• _Saved data entries_
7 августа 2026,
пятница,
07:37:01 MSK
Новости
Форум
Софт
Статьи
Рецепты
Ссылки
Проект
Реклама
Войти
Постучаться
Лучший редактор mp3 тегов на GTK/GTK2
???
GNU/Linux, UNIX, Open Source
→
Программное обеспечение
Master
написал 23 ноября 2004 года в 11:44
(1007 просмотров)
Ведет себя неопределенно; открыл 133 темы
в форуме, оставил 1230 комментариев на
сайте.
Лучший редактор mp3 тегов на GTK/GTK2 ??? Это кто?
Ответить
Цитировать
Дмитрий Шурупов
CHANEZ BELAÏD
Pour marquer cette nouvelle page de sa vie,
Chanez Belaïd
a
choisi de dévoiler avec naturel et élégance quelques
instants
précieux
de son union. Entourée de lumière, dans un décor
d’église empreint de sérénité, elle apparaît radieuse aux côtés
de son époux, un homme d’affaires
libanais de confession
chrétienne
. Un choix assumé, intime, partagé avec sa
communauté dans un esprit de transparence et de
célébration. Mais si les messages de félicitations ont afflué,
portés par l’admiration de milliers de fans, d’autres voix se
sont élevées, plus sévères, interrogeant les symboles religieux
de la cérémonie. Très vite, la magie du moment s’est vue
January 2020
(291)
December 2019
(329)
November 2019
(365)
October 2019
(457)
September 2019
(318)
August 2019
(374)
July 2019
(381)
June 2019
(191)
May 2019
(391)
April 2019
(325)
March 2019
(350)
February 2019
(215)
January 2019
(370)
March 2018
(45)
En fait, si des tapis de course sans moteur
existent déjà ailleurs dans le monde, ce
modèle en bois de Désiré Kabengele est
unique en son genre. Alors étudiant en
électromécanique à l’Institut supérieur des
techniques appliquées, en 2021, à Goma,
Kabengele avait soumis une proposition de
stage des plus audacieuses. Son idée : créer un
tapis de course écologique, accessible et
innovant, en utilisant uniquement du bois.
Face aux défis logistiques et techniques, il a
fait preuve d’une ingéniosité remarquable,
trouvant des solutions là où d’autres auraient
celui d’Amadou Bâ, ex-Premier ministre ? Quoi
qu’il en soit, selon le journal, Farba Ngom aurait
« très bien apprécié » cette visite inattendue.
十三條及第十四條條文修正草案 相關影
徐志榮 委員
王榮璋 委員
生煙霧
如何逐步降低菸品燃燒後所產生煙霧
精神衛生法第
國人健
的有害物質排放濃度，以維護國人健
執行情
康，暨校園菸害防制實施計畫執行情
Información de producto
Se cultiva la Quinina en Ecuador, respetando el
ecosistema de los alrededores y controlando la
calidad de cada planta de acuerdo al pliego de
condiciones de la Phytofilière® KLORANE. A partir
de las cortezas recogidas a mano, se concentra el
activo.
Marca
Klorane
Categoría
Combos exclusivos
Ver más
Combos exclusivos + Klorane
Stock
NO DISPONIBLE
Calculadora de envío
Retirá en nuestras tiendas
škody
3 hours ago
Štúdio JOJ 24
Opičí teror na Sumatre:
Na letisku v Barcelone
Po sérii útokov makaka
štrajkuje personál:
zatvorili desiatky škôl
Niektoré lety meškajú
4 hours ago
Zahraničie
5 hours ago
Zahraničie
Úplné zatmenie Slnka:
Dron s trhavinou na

• _WHAT THE EXERCISE ASKS_
Every entry is to be copied exactly, with none omitted.

• _ANSWER SPACE_
7 августа 2026,
пятница,
07:37:01 MSK
Новости
Форум
Софт
Статьи
Рецепты
Ссылки
Проект
Реклама
Войти
Постучаться
Лучший редактор mp3 тегов на GTK/GTK2
???
GNU/Linux, UNIX, Open Source
→
Программное обеспечение
Master
написал 23 ноября 2004 года в 11:44
(1007 просмотров)
Ведет себя неопределенно; открыл 133 темы
в форуме, оставил 1230 комментариев на
сайте.
Лучший редактор mp3 тегов на GTK/GTK2 ??? Это кто?
Ответить
Цитировать
Дмитрий Шурупов
CHANEZ BELAÏD
Pour marquer cette nouvelle page de sa vie,
Chanez Belaïd
a
choisi de dévoiler avec naturel et élégance quelques
instants
précieux
de son union. Entourée de lumière, dans un décor
d’église empreint de sérénité, elle apparaît radieuse aux côtés
de son époux, un homme d’affaires
libanais de confession
chrétienne
. Un choix assumé, intime, partagé avec sa
communauté dans un esprit de transparence et de
célébration. Mais si les messages de félicitations ont afflué,
portés par l’admiration de milliers de fans, d’autres voix se
sont élevées, plus sévères, interrogeant les symboles religieux
de la cérémonie. Très vite, la magie du moment s’est vue
January 2020
(291)
December 2019
(329)
November 2019
(365)
October 2019
(457)
September 2019
(318)
August 2019
(374)
July 2019
(381)
June 2019
(191)
May 2019
(391)
April 2019
(325)
March 2019
(350)
February 2019
(215)
January 2019
(370)
March 2018
(45)
En fait, si des tapis de course sans moteur
existent déjà ailleurs dans le monde, ce
modèle en bois de Désiré Kabengele est
unique en son genre. Alors étudiant en
électromécanique à l’Institut supérieur des
techniques appliquées, en 2021, à Goma,
Kabengele avait soumis une proposition de
stage des plus audacieuses. Son idée : créer un
tapis de course écologique, accessible et
innovant, en utilisant uniquement du bois.
Face aux défis logistiques et techniques, il a
fait preuve d’une ingéniosité remarquable,
trouvant des solutions là où d’autres auraient
celui d’Amadou Bâ, ex-Premier ministre ? Quoi
qu’il en soit, selon le journal, Farba Ngom aurait
« très bien apprécié » cette visite inattendue.
十三條及第十四條條文修正草案 相關影
徐志榮 委員
王榮璋 委員
生煙霧
如何逐步降低菸品燃燒後所產生煙霧
精神衛生法第
國人健
的有害物質排放濃度，以維護國人健
執行情
康，暨校園菸害防制實施計畫執行情
Información de producto
Se cultiva la Quinina en Ecuador, respetando el
ecosistema de los alrededores y controlando la
calidad de cada planta de acuerdo al pliego de
condiciones de la Phytofilière® KLORANE. A partir
de las cortezas recogidas a mano, se concentra el
activo.
Marca
Klorane
Categoría
Combos exclusivos
Ver más
Combos exclusivos + Klorane
Stock
NO DISPONIBLE
Calculadora de envío
Retirá en nuestras tiendas
škody
3 hours ago
Štúdio JOJ 24
Opičí teror na Sumatre:
Na letisku v Barcelone
Po sérii útokov makaka
štrajkuje personál:
zatvorili desiatky škôl
Niektoré lety meškajú
4 hours ago
Zahraničie
5 hours ago
Zahraničie
Úplné zatmenie Slnka:
Dron s trhavinou na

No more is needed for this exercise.